» **Page text**
- Opening Delimiter -
Total_UK_2011_asian = df_census_2011['Asian'].sum()
Total_UK_2011_black = df_census_2011['Black'].sum()
Total_UK_2011_white = df_census_2011['White'].sum()
Total_UK_2011_others = df_census_2011['Others'].sum()

2.1 2011 census data - Bradford¶

In [211]:
# Selecting only Bradford from the joined dataset

data_bradford_2011 = df_census_2011[(df_census_2011.LAD == "Bradford")]
In [212]:
# creating new variables for visualization purpose

Total_Bradford_2011_asian = data_bradford_2011['Asian'].sum()
Total_Bradford_2011_black = data_bradford_2011['Black'].sum()
Total_Bradford_2011_white = data_bradford_2011['White'].sum()
Total_Bradford_2011_others = data_bradford_2011['Others'].sum()
- Closing Delimiter -
» **Exercise aim**
In the census code, restate the four-line block that starts with "Total_Bradford_2011_asian" as a short list. The records have no connection to the census code.

» **The data**
- Opening Delimiter -
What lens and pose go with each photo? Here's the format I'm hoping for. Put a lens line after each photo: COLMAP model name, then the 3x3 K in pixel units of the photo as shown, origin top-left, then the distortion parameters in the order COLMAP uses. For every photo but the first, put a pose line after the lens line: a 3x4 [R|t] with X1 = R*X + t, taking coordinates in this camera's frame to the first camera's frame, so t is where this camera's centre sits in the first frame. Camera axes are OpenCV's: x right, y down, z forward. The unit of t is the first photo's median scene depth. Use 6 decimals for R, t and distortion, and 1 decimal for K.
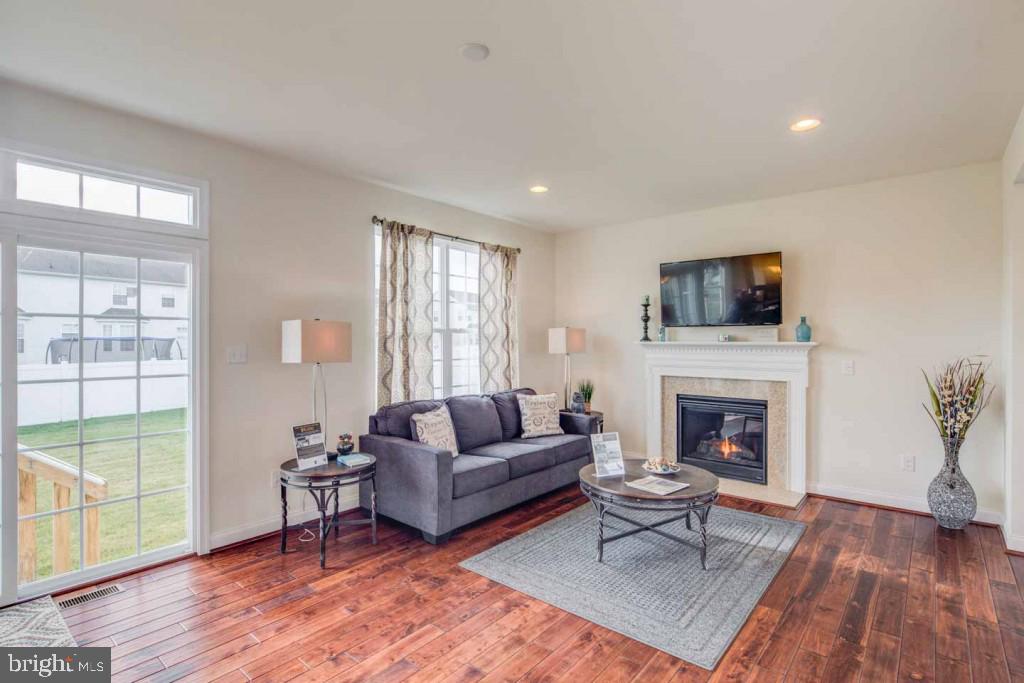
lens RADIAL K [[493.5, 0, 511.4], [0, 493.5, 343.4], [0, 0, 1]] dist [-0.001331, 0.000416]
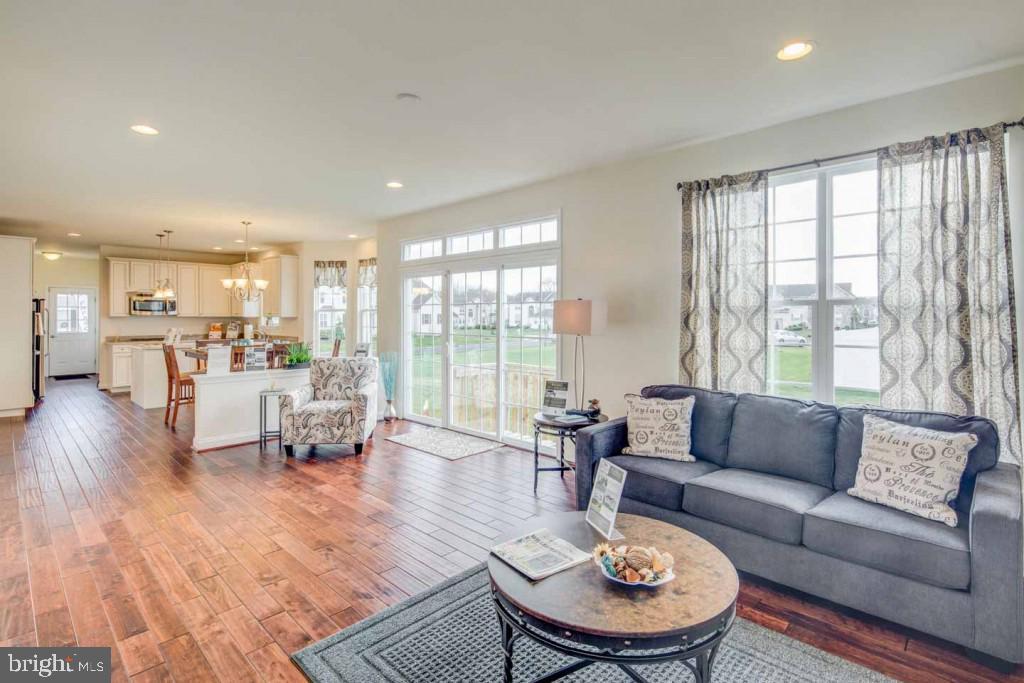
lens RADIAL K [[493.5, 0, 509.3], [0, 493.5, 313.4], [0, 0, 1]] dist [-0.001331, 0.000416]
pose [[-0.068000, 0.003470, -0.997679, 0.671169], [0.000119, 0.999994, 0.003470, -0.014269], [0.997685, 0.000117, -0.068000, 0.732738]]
- Closing Delimiter -
- Opening Delimiter -
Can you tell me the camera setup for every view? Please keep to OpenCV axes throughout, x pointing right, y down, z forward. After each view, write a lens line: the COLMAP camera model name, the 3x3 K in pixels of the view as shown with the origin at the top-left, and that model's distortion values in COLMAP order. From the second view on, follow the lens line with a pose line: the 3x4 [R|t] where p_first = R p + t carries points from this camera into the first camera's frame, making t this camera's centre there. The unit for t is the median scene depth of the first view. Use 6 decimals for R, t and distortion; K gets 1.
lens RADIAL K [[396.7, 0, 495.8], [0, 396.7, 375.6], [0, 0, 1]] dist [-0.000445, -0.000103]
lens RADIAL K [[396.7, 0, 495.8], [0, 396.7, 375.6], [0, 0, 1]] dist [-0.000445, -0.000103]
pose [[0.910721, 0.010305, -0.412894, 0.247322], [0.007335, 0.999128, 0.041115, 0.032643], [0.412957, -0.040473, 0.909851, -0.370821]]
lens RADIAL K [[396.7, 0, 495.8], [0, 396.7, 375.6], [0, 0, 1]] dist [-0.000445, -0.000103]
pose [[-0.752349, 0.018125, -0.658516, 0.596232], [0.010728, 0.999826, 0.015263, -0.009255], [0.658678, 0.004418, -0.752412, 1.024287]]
- Closing Delimiter -
- Opening Delimiter -
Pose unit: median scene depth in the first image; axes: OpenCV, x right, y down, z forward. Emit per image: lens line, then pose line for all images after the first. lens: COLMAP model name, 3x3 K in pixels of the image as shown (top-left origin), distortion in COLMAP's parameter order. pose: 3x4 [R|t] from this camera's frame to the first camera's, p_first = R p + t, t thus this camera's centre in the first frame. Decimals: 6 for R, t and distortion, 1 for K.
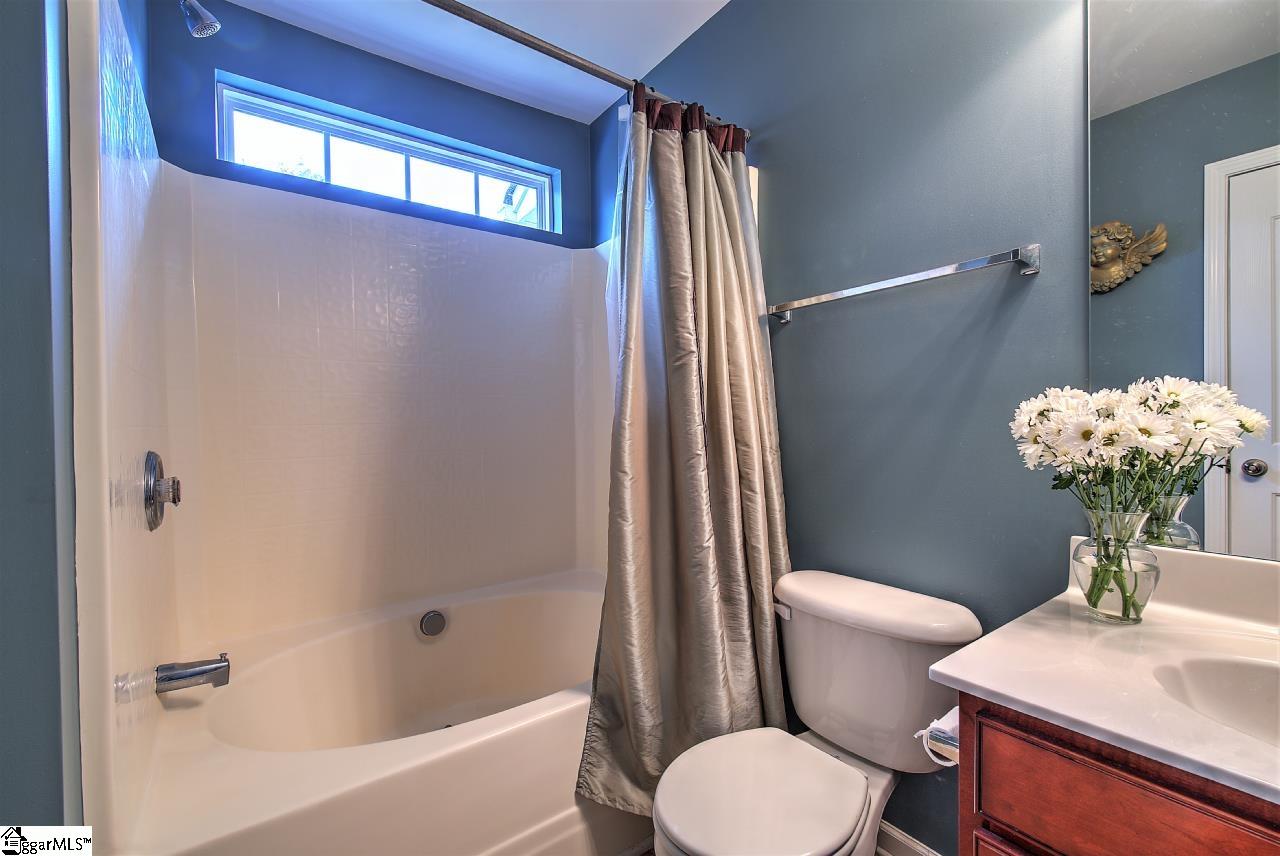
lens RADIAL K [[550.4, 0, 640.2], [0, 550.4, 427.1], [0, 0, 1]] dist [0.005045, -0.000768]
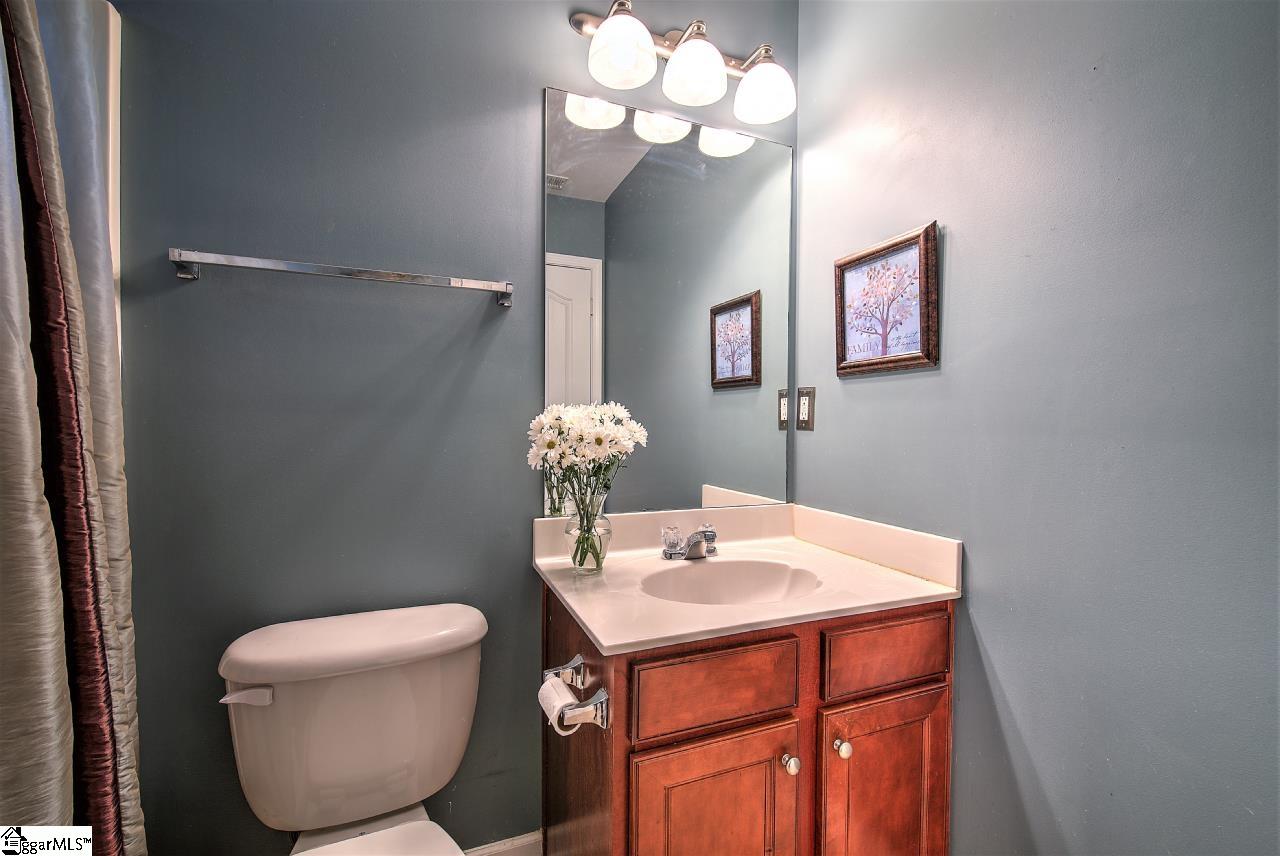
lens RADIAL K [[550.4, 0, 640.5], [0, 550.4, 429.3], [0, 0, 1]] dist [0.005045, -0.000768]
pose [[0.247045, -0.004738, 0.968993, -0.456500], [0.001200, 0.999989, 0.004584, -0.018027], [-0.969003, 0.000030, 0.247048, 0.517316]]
- Closing Delimiter -
» **Task response**
Each variable holds the sum of one column of data_bradford_2011:
- Total_Bradford_2011_asian: 'Asian'
- Total_Bradford_2011_black: 'Black'
- Total_Bradford_2011_white: 'White'
- Total_Bradford_2011_others: 'Others'